One of those girls has already earned a starting job at one of the most important positions on the team. Wesley says Morgan Graffigna, a 5-6 Fort Worth, TX native named all-District coming out of North Crowley High School, will enter the season as the Tigers’ starting setter. While three slots are devoted from the two seniors and Graffigna, Wesley says the other three starting positions are still in flux with only sixteen days before the Tigers open the season at a tournament in Orlando, FL.

Wesley says the two biggest problems facing the team, though, are overcoming the stigma of last year’s struggles and working a team with a lot of fresh faces into a single cohesive unit.

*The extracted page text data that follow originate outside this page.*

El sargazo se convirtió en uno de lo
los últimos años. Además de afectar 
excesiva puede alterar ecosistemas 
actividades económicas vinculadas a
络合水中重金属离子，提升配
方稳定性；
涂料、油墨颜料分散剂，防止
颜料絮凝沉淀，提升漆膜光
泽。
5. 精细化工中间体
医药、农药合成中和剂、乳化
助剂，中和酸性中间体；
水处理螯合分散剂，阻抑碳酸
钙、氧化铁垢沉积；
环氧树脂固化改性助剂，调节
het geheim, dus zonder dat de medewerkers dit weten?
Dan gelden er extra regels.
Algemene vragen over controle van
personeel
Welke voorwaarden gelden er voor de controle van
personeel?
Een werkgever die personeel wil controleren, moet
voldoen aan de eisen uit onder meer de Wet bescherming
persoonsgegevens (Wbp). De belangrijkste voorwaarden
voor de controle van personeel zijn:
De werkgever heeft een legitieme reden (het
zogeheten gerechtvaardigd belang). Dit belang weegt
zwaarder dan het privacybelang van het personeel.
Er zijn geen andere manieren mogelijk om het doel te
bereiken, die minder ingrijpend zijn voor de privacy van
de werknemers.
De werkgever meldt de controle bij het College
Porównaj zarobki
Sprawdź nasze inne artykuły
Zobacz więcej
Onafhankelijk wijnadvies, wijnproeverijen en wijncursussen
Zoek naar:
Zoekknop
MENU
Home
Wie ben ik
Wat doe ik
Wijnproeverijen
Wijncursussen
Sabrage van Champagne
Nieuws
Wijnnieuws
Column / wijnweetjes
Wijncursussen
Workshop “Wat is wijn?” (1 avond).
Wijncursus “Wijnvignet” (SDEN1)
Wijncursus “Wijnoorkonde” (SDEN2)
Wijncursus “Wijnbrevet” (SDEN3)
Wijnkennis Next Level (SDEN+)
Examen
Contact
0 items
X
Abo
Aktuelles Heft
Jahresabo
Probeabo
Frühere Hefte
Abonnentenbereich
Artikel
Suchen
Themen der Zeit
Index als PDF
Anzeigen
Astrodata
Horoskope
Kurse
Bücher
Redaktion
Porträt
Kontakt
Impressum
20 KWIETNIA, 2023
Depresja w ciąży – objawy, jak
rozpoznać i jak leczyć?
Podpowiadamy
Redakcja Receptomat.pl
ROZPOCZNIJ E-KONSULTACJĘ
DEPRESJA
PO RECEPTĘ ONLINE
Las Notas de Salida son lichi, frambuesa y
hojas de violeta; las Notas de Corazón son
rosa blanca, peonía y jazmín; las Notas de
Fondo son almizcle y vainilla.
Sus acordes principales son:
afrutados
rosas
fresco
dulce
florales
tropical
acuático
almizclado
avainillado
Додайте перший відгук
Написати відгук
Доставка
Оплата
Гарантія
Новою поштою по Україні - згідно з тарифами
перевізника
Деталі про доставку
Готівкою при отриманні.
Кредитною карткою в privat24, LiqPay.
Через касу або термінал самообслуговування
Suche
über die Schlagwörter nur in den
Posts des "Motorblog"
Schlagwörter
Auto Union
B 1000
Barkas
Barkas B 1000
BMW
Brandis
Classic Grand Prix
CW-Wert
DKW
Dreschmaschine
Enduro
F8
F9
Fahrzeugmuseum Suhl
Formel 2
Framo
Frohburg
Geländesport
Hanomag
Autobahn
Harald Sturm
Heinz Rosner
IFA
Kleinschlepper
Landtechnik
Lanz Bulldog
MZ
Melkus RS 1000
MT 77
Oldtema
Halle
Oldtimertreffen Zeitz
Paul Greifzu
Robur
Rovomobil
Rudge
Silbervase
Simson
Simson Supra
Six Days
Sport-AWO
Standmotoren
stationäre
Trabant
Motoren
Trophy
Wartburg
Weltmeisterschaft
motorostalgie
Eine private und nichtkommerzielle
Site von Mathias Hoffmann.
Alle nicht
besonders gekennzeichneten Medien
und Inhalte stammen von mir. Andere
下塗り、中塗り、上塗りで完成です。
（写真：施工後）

“We have to work on our confidence,” she says, “and we have to work to jell together as a team, because we have so many new people.”

But there are still too many positives to keep UWA from moving forward in 2005, Wesley says. One of them is the “huge fan support” from the UWA student body and staff, which other GSC coaches have cited in naming UWA’s Pruitt Hall of the toughest venues to visit in the conference.

Another is the team’s depth. Juniors Elizabeth Colley and Maranhao should help provide leadership, sophomores Rachel Hardaway and Becky Helms should continue to develop, and the freshmen joining Graffigna in the class of 2005– Allison Nail, Nici Steckel,

Morgan Ivey, Jacquie Swan, and Teresa Clements–are all ready to contribute now, Wesley says.

“We have more depth than we’ve ever had,” she says. “Before we could only play 7 or 8 players. This year we’ll go 12 deep. We have 12 solid players.”

Which, if Wesley is right, should equal a solid 2005 season for the Tigers.